Transcribe the text of every entry below line by line, keeping each line as it appears. Leave the pictures out of your answer.

* _SUPPLIED INFORMATION_

|---|

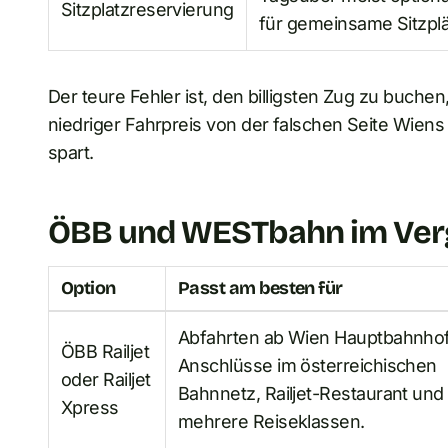
Sitzplatzreservierung
für gemeinsame Sitzplät
Der teure Fehler ist, den billigsten Zug zu buche
niedriger Fahrpreis von der falschen Seite Wiens
spart.
ÖBB und WESTbahn im Ver
Option
Passt am besten für
Abfahrten ab Wien Hauptbahnhof
ÖBB Railjet
Anschlüsse im österreichischen
oder Railjet
Bahnnetz, Railjet-Restaurant und
Xpress
mehrere Reiseklassen.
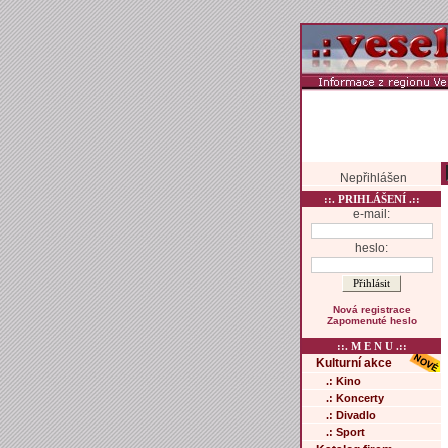
Nepřihlášen
::. PRIHLÁŠENÍ .::
e-mail:
heslo:
Nová registrace
Zapomenuté heslo
::. M E N U .::
Kulturní akce
.: Kino
.: Koncerty
.: Divadlo
.: Sport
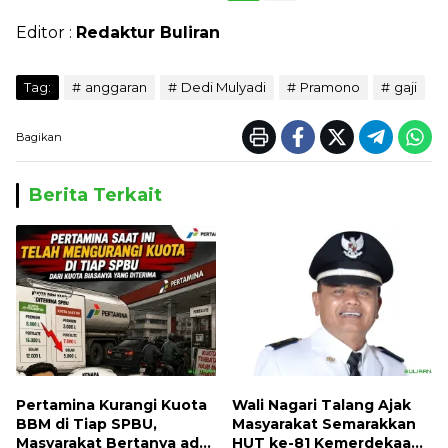
Editor :
Redaktur Buliran
Tag:
anggaran
Dedi Mulyadi
Pramono
gaji
Bagikan
Berita Terkait
Pertamina Kurangi Kuota
Wali Nagari Talang Ajak
BBM di Tiap SPBU,
Masyarakat Semarakkan
Masyarakat Bertanya ada
HUT ke-81 Kemerdekaan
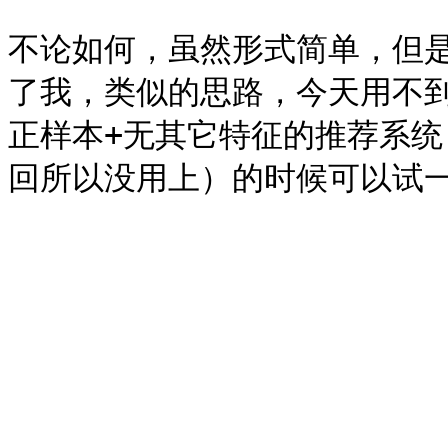
不论如何，虽然形式简单，但是
了我，类似的思路，今天用不
正样本+无其它特征的推荐系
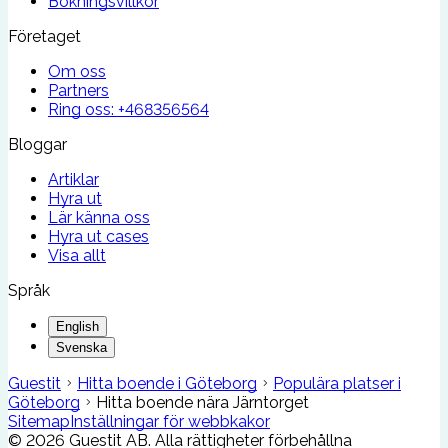
Bokningsvillkor
Företaget
Om oss
Partners
Ring oss:
+468356564
Bloggar
Artiklar
Hyra ut
Lär känna oss
Hyra ut cases
Visa allt
Språk
English
Svenska
Guestit
Hitta boende i Göteborg
Populära platser i
Göteborg
Hitta boende nära Järntorget
Sitemap
Inställningar för webbkakor
©
2026
Guestit AB.
Alla rättigheter förbehållna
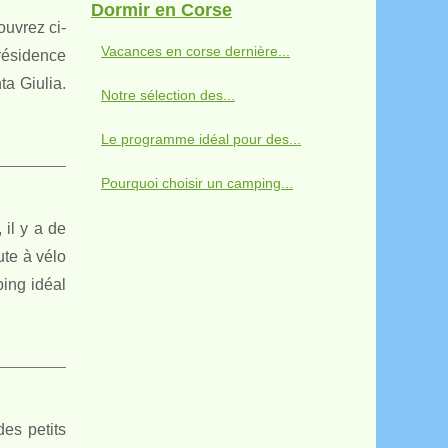
Dormir en Corse
uvrez ci-
Vacances en corse dernière...
résidence
ta Giulia.
Notre sélection des...
Le programme idéal pour des...
Pourquoi choisir un camping...
 il y a de
ute à vélo
ping idéal
es petits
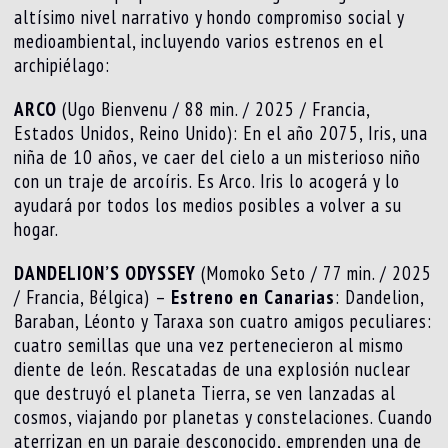
altísimo nivel narrativo y hondo compromiso social y
medioambiental, incluyendo varios estrenos en el
archipiélago:
ARCO
(Ugo Bienvenu / 88 min. / 2025 / Francia,
Estados Unidos, Reino Unido): En el año 2075, Iris, una
niña de 10 años, ve caer del cielo a un misterioso niño
con un traje de arcoíris. Es Arco. Iris lo acogerá y lo
ayudará por todos los medios posibles a volver a su
hogar.
DANDELION’S ODYSSEY
(Momoko Seto / 77 min. / 2025
/ Francia, Bélgica) –
Estreno en Canarias
: Dandelion,
Baraban, Léonto y Taraxa son cuatro amigos peculiares:
cuatro semillas que una vez pertenecieron al mismo
diente de león. Rescatadas de una explosión nuclear
que destruyó el planeta Tierra, se ven lanzadas al
cosmos, viajando por planetas y constelaciones. Cuando
aterrizan en un paraje desconocido, emprenden una de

|---|

* _EXPECTED OUTPUT_
Sitzplatzreservierung
für gemeinsame Sitzplät
Der teure Fehler ist, den billigsten Zug zu buche
niedriger Fahrpreis von der falschen Seite Wiens
spart.
ÖBB und WESTbahn im Ver
Option
Passt am besten für
Abfahrten ab Wien Hauptbahnhof
ÖBB Railjet
Anschlüsse im österreichischen
oder Railjet
Bahnnetz, Railjet-Restaurant und
Xpress
mehrere Reiseklassen.
Nepřihlášen
::. PRIHLÁŠENÍ .::
e-mail:
heslo:
Nová registrace
Zapomenuté heslo
::. M E N U .::
Kulturní akce
.: Kino
.: Koncerty
.: Divadlo
.: Sport
Editor :
Redaktur Buliran
Tag:
anggaran
Dedi Mulyadi
Pramono
gaji
Bagikan
Berita Terkait
Pertamina Kurangi Kuota
Wali Nagari Talang Ajak
BBM di Tiap SPBU,
Masyarakat Semarakkan
Masyarakat Bertanya ada
HUT ke-81 Kemerdekaan
不论如何，虽然形式简单，但是
了我，类似的思路，今天用不
正样本+无其它特征的推荐系
Bokningsvillkor
Företaget
Om oss
Partners
Ring oss:
+468356564
Bloggar
Artiklar
Hyra ut
Lär känna oss
Hyra ut cases
Visa allt
Språk
English
Svenska
Guestit
Hitta boende i Göteborg
Populära platser i
Göteborg
Hitta boende nära Järntorget
Sitemap
Inställningar för webbkakor
©
2026
Guestit AB.
Alla rättigheter förbehållna
Dormir en Corse
uvrez ci-
Vacances en corse dernière...
résidence
ta Giulia.
Notre sélection des...
Le programme idéal pour des...
Pourquoi choisir un camping...
 il y a de
ute à vélo
ping idéal
es petits
altísimo nivel narrativo y hondo compromiso social y
medioambiental, incluyendo varios estrenos en el
archipiélago:
ARCO
(Ugo Bienvenu / 88 min. / 2025 / Francia,
Estados Unidos, Reino Unido): En el año 2075, Iris, una
niña de 10 años, ve caer del cielo a un misterioso niño
con un traje de arcoíris. Es Arco. Iris lo acogerá y lo
ayudará por todos los medios posibles a volver a su
hogar.
DANDELION’S ODYSSEY
(Momoko Seto / 77 min. / 2025
/ Francia, Bélgica) –
Estreno en Canarias
: Dandelion,
Baraban, Léonto y Taraxa son cuatro amigos peculiares:
cuatro semillas que una vez pertenecieron al mismo
diente de león. Rescatadas de una explosión nuclear
que destruyó el planeta Tierra, se ven lanzadas al
cosmos, viajando por planetas y constelaciones. Cuando
aterrizan en un paraje desconocido, emprenden una de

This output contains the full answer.